KANGURA: Kolmogorov-Arnold Network-Based Geometry-Aware Learning with Unified Representation Attention for 3D Modeling of Complex Structures
This work addresses the challenge of optimizing complex 3D structures in advanced manufacturing and engineering, though it appears incremental as it builds on existing Kolmogorov-Arnold Networks and attention mechanisms.
The paper tackled the problem of predicting complex geometric dependencies in 3D structures, such as microbial fuel cell anodes, by proposing KANGURA, a geometry-aware learning framework that achieved 92.7% accuracy on ModelNet40 and 97% accuracy on a real-world MFC anode problem.

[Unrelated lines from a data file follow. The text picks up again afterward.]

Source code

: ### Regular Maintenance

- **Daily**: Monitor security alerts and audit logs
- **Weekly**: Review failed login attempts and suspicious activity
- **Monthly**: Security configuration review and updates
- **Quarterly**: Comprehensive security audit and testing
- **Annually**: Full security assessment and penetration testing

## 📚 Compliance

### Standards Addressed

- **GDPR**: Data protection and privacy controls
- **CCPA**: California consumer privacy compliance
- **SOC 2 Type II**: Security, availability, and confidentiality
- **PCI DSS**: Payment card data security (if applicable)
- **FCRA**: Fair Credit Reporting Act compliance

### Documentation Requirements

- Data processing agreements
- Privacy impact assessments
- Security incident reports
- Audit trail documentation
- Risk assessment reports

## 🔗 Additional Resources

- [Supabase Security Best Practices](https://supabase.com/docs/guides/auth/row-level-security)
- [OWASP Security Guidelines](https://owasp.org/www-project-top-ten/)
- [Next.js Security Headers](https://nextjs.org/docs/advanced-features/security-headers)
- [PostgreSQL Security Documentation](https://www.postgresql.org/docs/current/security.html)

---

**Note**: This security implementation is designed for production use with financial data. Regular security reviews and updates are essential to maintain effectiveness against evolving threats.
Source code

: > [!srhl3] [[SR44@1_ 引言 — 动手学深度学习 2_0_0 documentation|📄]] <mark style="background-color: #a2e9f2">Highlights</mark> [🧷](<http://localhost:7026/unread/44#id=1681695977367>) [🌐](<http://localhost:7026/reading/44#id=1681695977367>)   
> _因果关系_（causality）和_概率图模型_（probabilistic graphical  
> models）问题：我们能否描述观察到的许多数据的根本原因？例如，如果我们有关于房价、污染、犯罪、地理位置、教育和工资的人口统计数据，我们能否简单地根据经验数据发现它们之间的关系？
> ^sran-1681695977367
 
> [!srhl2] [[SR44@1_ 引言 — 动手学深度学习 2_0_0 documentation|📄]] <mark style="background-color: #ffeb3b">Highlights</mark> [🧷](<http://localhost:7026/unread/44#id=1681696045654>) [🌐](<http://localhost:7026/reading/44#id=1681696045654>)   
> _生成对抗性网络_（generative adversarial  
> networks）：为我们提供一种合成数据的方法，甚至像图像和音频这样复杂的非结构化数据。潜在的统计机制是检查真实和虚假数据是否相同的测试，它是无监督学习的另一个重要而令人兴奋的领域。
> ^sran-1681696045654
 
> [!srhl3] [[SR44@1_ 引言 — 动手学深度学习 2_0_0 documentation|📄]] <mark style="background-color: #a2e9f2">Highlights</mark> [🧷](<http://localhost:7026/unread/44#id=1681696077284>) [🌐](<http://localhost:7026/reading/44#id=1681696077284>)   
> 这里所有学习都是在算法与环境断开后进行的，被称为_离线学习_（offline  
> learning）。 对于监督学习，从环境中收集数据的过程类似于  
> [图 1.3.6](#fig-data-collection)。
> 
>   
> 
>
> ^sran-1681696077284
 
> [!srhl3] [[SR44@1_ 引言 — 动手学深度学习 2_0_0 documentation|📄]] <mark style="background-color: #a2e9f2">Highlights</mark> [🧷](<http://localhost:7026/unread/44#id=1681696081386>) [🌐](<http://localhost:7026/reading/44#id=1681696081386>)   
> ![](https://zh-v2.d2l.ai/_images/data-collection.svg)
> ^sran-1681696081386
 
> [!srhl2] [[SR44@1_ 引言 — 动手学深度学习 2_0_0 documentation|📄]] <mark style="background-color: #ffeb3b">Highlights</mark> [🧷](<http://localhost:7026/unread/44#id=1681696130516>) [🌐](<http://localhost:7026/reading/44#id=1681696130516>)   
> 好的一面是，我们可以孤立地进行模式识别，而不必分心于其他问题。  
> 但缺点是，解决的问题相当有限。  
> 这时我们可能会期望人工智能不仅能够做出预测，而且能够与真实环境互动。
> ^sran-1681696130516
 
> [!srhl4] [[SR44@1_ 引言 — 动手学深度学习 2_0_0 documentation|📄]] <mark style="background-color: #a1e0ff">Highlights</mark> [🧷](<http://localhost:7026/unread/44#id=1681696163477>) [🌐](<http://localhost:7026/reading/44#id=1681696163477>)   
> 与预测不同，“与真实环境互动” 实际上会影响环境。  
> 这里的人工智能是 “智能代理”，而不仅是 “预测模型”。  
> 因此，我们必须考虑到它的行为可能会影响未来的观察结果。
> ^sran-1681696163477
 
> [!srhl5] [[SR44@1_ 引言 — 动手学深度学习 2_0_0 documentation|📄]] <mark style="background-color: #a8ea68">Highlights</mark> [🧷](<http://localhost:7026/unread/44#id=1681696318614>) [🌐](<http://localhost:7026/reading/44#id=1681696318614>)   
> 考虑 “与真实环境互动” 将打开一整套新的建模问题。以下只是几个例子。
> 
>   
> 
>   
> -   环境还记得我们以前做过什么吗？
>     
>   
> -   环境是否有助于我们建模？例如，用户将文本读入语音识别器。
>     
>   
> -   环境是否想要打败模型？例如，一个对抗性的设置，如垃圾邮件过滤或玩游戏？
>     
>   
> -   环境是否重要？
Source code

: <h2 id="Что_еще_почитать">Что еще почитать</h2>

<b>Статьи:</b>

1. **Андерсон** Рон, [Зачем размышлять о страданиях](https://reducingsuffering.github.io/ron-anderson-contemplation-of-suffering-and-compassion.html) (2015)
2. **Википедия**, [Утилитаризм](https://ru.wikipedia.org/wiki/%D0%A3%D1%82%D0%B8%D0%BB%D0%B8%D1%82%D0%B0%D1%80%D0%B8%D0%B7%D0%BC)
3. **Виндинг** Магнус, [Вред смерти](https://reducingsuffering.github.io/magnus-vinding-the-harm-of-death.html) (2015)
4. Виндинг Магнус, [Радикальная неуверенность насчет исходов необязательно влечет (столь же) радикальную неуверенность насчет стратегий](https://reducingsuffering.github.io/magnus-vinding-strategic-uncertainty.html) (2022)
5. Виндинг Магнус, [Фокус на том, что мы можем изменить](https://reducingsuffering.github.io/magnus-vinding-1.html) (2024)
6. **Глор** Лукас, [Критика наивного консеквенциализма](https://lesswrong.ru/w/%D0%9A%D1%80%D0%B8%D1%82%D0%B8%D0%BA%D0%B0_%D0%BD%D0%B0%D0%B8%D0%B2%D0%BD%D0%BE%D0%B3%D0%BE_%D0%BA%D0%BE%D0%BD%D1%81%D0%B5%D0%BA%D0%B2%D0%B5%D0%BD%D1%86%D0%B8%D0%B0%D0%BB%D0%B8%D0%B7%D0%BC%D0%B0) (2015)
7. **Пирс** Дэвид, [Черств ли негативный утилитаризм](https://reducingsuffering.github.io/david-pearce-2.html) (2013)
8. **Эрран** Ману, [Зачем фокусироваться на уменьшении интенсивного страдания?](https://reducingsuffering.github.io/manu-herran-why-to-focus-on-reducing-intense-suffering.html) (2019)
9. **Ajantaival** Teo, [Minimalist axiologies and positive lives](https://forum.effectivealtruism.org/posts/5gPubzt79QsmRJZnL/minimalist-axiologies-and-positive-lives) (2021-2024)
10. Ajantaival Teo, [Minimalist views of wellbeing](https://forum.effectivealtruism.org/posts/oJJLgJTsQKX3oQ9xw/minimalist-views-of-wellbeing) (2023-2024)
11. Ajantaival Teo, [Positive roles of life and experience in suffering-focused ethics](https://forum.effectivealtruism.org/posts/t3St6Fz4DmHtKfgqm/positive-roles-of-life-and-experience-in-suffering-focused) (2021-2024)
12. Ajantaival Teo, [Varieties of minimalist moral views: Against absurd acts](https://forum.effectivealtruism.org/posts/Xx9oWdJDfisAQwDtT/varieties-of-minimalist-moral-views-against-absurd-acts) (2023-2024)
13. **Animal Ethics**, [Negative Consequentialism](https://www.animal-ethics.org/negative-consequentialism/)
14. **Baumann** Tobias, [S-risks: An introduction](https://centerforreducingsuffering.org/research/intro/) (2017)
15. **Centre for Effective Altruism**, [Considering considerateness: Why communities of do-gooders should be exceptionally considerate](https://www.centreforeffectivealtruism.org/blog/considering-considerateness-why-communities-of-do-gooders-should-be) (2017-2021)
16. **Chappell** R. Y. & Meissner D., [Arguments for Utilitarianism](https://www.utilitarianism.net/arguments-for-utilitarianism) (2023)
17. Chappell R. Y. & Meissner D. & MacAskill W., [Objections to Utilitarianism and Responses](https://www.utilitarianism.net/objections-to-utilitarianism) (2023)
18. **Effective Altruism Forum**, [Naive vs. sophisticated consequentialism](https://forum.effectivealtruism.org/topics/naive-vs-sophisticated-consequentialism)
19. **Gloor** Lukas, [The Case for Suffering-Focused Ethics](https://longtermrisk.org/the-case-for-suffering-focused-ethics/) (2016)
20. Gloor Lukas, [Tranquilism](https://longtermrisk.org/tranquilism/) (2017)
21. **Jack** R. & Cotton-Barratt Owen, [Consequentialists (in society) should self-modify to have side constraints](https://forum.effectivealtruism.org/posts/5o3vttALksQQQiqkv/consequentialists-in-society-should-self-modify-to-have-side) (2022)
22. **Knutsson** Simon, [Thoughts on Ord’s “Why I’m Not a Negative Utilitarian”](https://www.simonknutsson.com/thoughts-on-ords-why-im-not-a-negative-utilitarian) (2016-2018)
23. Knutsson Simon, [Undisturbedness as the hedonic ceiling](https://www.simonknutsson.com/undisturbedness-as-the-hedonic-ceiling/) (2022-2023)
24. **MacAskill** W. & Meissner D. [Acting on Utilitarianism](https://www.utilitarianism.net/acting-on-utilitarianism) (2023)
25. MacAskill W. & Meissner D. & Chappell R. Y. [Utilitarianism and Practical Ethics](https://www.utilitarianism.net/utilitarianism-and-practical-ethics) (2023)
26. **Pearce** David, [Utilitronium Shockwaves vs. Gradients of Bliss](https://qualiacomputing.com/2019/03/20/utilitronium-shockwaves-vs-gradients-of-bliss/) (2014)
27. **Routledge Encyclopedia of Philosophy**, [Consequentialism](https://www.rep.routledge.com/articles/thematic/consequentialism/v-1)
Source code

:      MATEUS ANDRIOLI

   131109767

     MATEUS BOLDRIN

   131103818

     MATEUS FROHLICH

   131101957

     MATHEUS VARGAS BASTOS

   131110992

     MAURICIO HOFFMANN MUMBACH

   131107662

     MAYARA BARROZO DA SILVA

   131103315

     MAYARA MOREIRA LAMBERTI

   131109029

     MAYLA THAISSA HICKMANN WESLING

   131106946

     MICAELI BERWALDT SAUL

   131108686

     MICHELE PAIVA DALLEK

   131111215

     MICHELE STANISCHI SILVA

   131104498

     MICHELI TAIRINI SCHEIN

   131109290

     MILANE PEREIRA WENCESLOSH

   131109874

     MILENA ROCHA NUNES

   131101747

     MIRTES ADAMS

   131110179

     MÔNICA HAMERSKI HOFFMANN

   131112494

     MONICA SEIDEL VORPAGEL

Microbial Fuel Cells (MFCs) offer a promising pathway for sustainable energy generation by converting organic matter into electricity through microbial processes. A key factor influencing MFC performance is the anode structure, where design and material properties play a crucial role. Existing predictive models struggle to capture the complex geometric dependencies necessary to optimize these structures. To solve this problem, we propose KANGURA: Kolmogorov-Arnold Network-Based Geometry-Aware Learning with Unified Representation Attention. KANGURA introduces a new approach to three-dimensional (3D) machine learning modeling. It formulates prediction as a function decomposition problem, where Kolmogorov-Arnold Network (KAN)- based representation learning reconstructs geometric relationships without a conventional multi- layer perceptron (MLP). To refine spatial understanding, geometry-disentangled representation learning separates structural variations into interpretable components, while unified attention mechanisms dynamically enhance critical geometric regions. Experimental results demonstrate that KANGURA outperforms over 15 state-of-the-art (SOTA) models on the ModelNet40 benchmark dataset, achieving 92.7% accuracy, and excels in a real-world MFC anode structure problem with 97% accuracy. This establishes KANGURA as a robust framework for 3D geometric modeling, unlocking new possibilities for optimizing complex structures in advanced manufacturing and quality-driven engineering applications.